8. The method of claim 6 further comprising:

controlling an amount of the cooling fluid entering one of the multiple tanks through an inlet valve; and

maintaining volume of the cooling fluid in one of the multiple tanks through an exit valve.

9. The method of claim 6 wherein pumping cooling fluid into multiple tanks comprises:

immersing multiple microservers within each tank with the cooling fluid.

10. The method of claim 6 further comprising:

adjusting an amount of the cooling fluid flowing into one of the multiple tanks without affecting a flow of the cooling fluid into other multiple tanks.

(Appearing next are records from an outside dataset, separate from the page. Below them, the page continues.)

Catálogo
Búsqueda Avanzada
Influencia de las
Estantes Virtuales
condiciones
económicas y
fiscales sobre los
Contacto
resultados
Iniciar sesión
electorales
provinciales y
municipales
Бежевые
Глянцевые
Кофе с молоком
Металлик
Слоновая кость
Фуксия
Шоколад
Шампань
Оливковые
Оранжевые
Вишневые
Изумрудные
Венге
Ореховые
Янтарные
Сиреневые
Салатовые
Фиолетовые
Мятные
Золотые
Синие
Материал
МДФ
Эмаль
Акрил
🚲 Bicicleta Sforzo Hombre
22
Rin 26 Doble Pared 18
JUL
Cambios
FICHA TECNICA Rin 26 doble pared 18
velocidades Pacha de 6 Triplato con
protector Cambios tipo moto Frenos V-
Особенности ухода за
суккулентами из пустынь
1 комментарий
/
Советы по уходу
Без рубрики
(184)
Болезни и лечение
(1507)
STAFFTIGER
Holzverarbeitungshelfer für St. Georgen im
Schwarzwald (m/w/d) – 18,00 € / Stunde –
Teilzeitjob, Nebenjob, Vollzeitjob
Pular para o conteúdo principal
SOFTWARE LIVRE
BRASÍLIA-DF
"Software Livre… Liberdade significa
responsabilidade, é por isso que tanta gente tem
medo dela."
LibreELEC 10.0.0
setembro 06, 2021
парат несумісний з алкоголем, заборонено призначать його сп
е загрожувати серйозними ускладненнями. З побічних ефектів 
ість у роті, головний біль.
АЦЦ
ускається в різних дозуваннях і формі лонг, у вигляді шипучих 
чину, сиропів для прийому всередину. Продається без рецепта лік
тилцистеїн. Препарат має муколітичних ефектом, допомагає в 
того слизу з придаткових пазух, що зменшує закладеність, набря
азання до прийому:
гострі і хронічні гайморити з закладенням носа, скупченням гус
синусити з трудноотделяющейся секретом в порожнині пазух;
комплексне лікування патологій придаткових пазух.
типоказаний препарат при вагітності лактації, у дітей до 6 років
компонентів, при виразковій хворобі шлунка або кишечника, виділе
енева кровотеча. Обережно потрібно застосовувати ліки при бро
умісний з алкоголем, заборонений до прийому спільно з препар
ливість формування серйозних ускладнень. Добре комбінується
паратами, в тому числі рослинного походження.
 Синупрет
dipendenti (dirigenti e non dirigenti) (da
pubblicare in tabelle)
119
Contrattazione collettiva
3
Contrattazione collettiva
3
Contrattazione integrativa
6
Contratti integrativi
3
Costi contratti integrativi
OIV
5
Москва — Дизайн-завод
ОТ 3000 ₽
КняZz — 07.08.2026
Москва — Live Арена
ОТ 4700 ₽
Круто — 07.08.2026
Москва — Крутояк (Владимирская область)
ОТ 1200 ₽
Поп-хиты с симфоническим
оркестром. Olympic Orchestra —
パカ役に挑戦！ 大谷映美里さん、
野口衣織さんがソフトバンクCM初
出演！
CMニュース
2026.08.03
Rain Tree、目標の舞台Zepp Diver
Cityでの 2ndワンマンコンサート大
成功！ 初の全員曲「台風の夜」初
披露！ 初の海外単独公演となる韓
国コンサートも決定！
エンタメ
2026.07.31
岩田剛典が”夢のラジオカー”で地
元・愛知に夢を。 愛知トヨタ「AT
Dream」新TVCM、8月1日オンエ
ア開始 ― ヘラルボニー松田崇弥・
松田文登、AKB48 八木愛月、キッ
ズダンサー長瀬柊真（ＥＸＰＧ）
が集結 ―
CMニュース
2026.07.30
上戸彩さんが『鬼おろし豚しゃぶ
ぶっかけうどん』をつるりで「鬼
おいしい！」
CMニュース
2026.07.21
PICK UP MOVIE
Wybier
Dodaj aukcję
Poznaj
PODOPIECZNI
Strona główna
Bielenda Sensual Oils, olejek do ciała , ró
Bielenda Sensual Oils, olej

11. A cooling system comprising:

a tank to immerse multiple servers in a cooling fluid, the tank located above multiple tanks;

an inlet, located on a first side of the tank, to direct the cooling fluid in horizontal manner across the multiple servers; and

an outlet, located on a second side of the tank, to expel the cooling fluid from the tank.

12. The cooling system of claim 11 further comprising:

an inlet valve to control an amount of the cooling fluid flowing into the tank; and

an outlet valve to maintain a volume of the cooling fluid in the tank.

13. The cooling system of claim 11 further comprising:

a heat exchanger to receive the expelled cooling fluid from the outlet on the tank.

14. The cooling system of claim 11 further comprising:

a control module to signal to an input valve to adjust an amount of the cooling fluid flowing into the tank, the adjustment of the cooling fluid does not affect fluid flowing into the multiple tanks.

15. The cooling system of claim 11 wherein each of the multiple tanks includes a different amount of the cooling fluid flowing into each of the multiple tanks.